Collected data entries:
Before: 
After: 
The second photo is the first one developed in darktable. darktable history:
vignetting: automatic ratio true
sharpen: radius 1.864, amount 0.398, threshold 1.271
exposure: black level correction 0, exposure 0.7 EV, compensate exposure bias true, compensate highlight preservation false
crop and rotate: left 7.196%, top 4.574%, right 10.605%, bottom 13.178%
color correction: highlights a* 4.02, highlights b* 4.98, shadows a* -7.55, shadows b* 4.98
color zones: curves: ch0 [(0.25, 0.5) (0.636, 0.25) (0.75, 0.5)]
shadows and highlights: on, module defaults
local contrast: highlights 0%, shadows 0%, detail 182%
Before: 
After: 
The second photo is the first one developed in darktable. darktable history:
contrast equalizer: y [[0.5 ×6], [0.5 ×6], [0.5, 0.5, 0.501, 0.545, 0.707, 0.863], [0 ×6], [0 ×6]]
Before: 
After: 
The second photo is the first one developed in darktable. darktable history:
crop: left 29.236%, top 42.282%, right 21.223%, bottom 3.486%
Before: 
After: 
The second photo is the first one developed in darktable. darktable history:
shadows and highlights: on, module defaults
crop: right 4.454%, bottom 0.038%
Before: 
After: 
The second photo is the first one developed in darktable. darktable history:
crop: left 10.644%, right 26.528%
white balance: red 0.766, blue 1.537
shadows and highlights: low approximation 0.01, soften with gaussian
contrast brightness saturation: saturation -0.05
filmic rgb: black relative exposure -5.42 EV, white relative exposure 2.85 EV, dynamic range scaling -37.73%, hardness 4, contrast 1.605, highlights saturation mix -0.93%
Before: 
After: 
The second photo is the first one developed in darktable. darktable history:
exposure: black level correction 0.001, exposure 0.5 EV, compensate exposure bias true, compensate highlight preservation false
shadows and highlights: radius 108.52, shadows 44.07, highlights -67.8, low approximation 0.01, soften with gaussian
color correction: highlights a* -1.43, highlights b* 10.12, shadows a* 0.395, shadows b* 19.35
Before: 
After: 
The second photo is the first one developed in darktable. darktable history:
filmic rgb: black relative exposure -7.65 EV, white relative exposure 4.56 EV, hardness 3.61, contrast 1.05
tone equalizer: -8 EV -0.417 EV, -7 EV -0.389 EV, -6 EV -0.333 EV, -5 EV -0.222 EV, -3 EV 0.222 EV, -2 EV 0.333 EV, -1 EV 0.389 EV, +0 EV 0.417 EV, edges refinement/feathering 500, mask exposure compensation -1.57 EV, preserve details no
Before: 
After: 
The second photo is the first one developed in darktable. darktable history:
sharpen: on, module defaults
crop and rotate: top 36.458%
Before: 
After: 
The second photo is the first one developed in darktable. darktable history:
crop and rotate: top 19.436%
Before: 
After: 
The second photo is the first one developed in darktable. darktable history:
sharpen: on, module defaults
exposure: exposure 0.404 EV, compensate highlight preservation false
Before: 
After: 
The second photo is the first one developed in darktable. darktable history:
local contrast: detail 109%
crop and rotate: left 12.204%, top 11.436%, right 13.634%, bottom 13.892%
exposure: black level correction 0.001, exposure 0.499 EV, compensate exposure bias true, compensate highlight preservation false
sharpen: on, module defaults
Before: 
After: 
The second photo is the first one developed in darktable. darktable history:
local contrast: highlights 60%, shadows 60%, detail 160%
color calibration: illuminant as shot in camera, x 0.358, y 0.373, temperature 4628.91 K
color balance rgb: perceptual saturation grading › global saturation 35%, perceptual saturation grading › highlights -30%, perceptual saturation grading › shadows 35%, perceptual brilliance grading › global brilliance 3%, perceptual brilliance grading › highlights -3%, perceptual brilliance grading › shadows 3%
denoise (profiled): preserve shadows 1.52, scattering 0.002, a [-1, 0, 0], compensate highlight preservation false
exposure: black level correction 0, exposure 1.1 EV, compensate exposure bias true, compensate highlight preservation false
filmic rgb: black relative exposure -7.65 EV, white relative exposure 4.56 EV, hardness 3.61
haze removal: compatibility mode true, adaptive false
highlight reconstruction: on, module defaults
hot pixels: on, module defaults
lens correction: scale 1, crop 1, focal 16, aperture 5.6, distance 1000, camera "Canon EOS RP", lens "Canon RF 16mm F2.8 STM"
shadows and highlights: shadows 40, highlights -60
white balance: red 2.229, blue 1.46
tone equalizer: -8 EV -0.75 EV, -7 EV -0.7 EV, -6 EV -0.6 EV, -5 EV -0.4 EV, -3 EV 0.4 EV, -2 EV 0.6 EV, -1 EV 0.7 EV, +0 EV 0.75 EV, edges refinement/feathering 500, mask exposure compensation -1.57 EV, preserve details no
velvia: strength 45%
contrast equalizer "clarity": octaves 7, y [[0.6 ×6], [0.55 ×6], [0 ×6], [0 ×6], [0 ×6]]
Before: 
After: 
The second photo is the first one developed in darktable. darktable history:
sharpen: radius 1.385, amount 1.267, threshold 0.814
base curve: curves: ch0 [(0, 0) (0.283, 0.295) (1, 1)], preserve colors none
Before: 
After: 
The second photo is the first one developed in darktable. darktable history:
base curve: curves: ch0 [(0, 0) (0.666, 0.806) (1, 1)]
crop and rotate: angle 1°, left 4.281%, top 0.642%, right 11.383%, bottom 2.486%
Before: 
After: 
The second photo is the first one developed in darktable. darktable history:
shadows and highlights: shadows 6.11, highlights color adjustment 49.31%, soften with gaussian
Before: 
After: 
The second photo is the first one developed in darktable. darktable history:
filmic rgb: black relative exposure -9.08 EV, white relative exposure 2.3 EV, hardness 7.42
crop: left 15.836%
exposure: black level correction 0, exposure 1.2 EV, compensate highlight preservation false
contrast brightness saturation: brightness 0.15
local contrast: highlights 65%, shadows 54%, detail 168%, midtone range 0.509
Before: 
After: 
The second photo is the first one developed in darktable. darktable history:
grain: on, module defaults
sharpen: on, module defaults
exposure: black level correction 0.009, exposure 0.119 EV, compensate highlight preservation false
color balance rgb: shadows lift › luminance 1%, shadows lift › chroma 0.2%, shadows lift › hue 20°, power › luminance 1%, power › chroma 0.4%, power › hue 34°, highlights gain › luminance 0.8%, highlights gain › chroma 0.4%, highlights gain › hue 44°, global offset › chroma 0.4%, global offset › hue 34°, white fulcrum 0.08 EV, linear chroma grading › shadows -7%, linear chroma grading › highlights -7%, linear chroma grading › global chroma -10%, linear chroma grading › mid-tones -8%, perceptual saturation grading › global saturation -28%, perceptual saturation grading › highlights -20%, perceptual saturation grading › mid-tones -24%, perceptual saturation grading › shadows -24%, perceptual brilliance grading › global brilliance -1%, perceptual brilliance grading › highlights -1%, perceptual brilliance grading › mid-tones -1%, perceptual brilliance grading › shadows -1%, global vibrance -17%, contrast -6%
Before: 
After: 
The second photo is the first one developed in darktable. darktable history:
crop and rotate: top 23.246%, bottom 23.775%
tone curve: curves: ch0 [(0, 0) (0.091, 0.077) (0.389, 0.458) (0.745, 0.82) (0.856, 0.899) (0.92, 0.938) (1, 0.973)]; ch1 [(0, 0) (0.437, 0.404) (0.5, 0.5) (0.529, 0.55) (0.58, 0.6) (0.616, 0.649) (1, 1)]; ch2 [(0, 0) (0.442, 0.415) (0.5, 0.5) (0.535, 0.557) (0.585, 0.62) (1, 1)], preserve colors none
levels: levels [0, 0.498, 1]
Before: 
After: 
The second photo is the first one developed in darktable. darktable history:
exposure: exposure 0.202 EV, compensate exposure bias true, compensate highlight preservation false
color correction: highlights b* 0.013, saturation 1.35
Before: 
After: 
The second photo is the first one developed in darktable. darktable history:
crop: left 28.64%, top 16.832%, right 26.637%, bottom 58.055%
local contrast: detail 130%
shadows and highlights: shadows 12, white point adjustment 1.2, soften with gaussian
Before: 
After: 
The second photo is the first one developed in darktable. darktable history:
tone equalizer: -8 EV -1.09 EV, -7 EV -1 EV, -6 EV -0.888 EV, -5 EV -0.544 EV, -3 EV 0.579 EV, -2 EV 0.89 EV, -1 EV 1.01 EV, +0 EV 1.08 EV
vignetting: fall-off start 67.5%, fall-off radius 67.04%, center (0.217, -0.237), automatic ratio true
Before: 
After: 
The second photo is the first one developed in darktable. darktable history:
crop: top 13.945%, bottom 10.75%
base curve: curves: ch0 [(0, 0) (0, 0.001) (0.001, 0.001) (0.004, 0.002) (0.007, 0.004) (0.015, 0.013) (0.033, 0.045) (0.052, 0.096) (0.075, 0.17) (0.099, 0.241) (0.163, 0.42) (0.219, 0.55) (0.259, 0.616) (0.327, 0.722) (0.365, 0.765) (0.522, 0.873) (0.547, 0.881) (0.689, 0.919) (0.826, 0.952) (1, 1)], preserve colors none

THE TASK:
Give every line from the start of the rows through the line containing "local contrast: highlights 0%, shadows", inclusive, as a JSON list of strings, one string per line, with blank lines left out.

WRITTEN SOLUTION:
[
  "Before: ",
  "After: ",
  "The second photo is the first one developed in darktable. darktable history:",
  "vignetting: automatic ratio true",
  "sharpen: radius 1.864, amount 0.398, threshold 1.271",
  "exposure: black level correction 0, exposure 0.7 EV, compensate exposure bias true, compensate highlight preservation false",
  "crop and rotate: left 7.196%, top 4.574%, right 10.605%, bottom 13.178%",
  "color correction: highlights a* 4.02, highlights b* 4.98, shadows a* -7.55, shadows b* 4.98",
  "color zones: curves: ch0 [(0.25, 0.5) (0.636, 0.25) (0.75, 0.5)]",
  "shadows and highlights: on, module defaults",
  "local contrast: highlights 0%, shadows 0%, detail 182%"
]